TASK PROMPT: Copy the stretch of the mailing-list reply from "I tested both" through "suggestion.", swapping every "suggestion" for "proposal".

TEXT UNDER STUDY:
☆ ☆ ☆
I tested both your suggestion as well as modifying UCSI driver to set 
the scope.  Both worked.

I've sent out v2 modifying the scope for UCSI driver.  If for some 
reason that ends up not working out we can revert to your generic 
suggestion.

https://lore.kernel.org/linux-usb/20231005175230.232764-1-mario.limonciello@amd.com/T/#m9543f1f2c3767c0e88135c2e3f15ced65cfdf004

> -- Sebastian
> 
>>>>    drivers/power/supply/power_supply_core.c | 2 +-
>>>>    1 file changed, 1 insertion(+), 1 deletion(-)
>>>>
>>>> diff --git a/drivers/power/supply/power_supply_core.c b/drivers/power/supply/power_supply_core.c
>>>> index d325e6dbc770..3de6e6d00815 100644
>>>> --- a/drivers/power/supply/power_supply_core.c
>>>> +++ b/drivers/power/supply/power_supply_core.c
>>>> @@ -349,7 +349,7 @@ static int __power_supply_is_system_supplied(struct device *dev, void *data)
>>>>    	unsigned int *count = data;
>>>>    	if (!psy->desc->get_property(psy, POWER_SUPPLY_PROP_SCOPE, &ret))
>>>> -		if (ret.intval == POWER_SUPPLY_SCOPE_DEVICE)
>>>> +		if (ret.intval != POWER_SUPPLY_SCOPE_SYSTEM)
>>>>    			return 0;
>>>>    	(*count)++;
>>>> -- 
>>>> 2.34.1
>>>>
>>
☆ ☆ ☆
DATASET RECORDS:

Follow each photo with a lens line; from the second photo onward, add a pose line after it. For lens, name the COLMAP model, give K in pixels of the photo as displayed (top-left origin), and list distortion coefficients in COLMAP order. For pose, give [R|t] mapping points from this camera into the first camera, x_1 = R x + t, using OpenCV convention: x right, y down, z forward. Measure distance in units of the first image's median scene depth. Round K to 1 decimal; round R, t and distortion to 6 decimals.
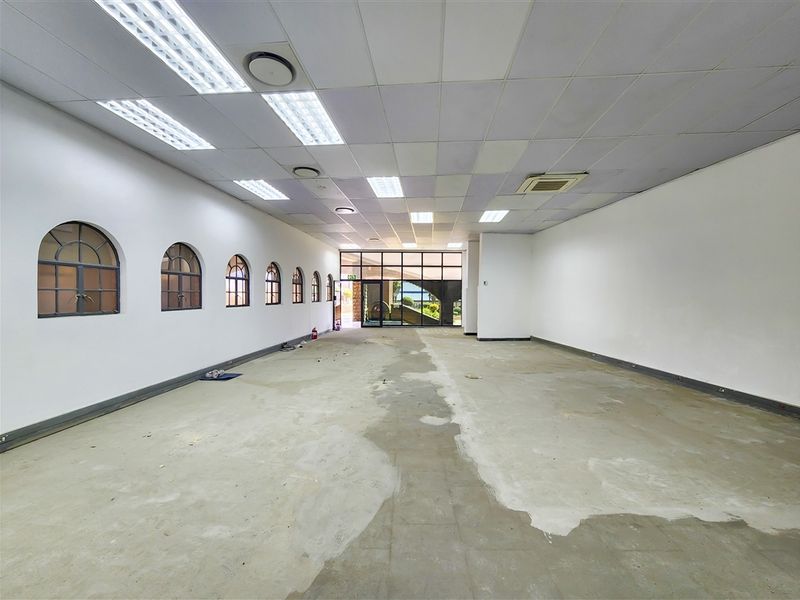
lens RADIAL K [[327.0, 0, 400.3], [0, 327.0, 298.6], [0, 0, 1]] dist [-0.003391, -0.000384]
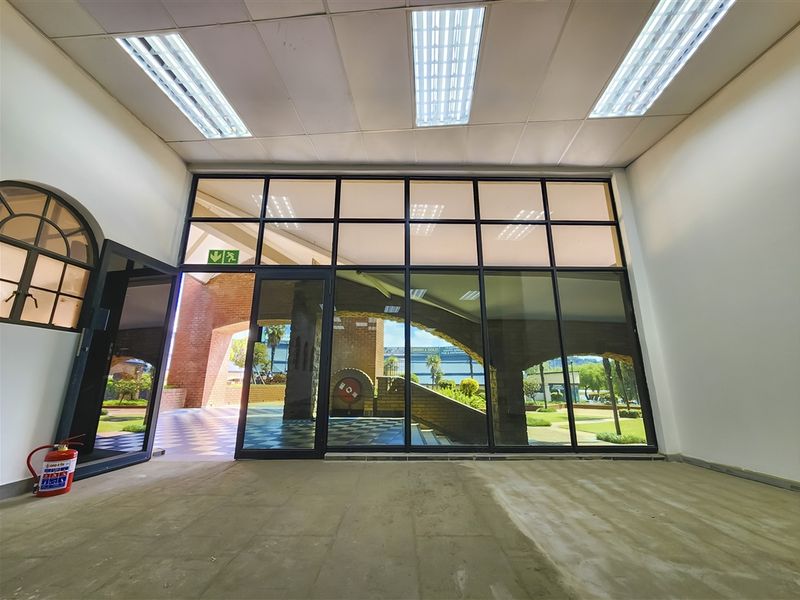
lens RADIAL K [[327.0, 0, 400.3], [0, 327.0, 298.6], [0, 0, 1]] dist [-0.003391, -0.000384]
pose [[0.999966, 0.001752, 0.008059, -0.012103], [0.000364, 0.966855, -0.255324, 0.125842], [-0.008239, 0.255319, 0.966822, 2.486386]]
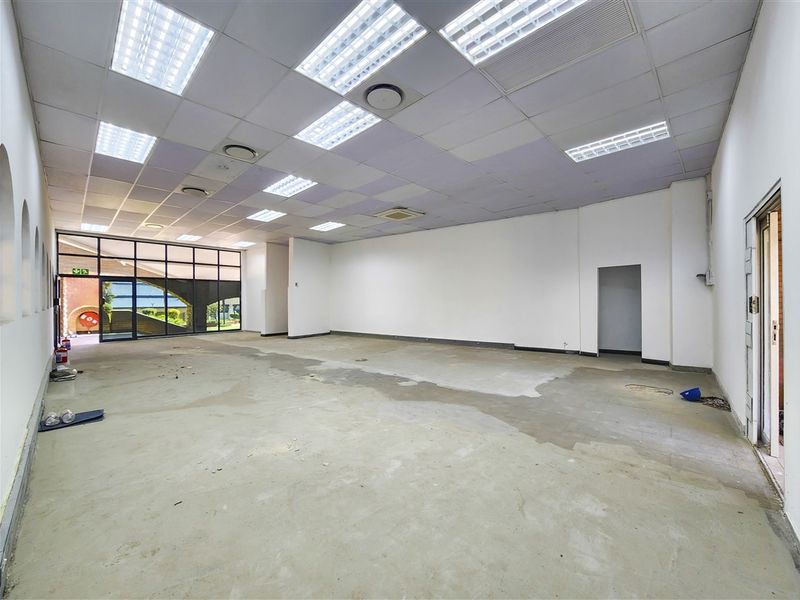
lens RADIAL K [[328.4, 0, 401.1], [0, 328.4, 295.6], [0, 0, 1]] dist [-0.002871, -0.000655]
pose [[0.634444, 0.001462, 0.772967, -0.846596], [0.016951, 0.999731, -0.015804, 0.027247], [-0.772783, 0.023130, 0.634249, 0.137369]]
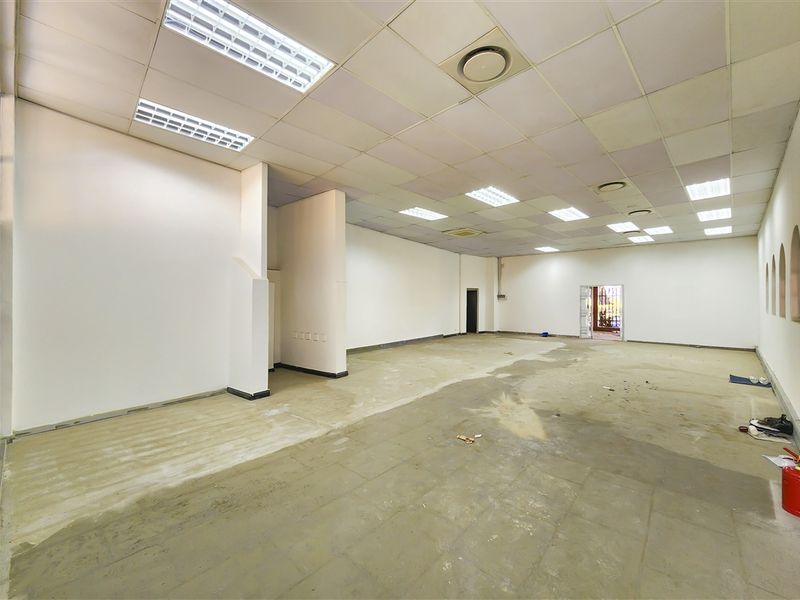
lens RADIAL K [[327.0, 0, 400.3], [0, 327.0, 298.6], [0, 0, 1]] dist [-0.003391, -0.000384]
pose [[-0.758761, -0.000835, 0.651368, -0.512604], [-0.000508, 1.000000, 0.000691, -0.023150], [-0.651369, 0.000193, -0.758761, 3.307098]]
☆ ☆ ☆
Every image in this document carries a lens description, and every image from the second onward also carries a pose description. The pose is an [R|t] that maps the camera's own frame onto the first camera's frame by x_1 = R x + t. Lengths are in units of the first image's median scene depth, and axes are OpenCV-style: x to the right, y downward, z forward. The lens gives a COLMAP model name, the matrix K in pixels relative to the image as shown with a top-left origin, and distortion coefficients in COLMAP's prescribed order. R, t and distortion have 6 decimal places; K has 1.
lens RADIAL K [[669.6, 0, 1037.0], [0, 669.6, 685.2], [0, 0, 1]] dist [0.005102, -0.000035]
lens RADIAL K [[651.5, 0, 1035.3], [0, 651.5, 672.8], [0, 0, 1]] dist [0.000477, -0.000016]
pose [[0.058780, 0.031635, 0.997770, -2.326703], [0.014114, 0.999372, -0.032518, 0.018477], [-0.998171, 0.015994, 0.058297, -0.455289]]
☆ ☆ ☆
RESULT FOR THIS TASK:
I tested both your proposal as well as modifying UCSI driver to set 
the scope.  Both worked.

I've sent out v2 modifying the scope for UCSI driver.  If for some 
reason that ends up not working out we can revert to your generic 
proposal.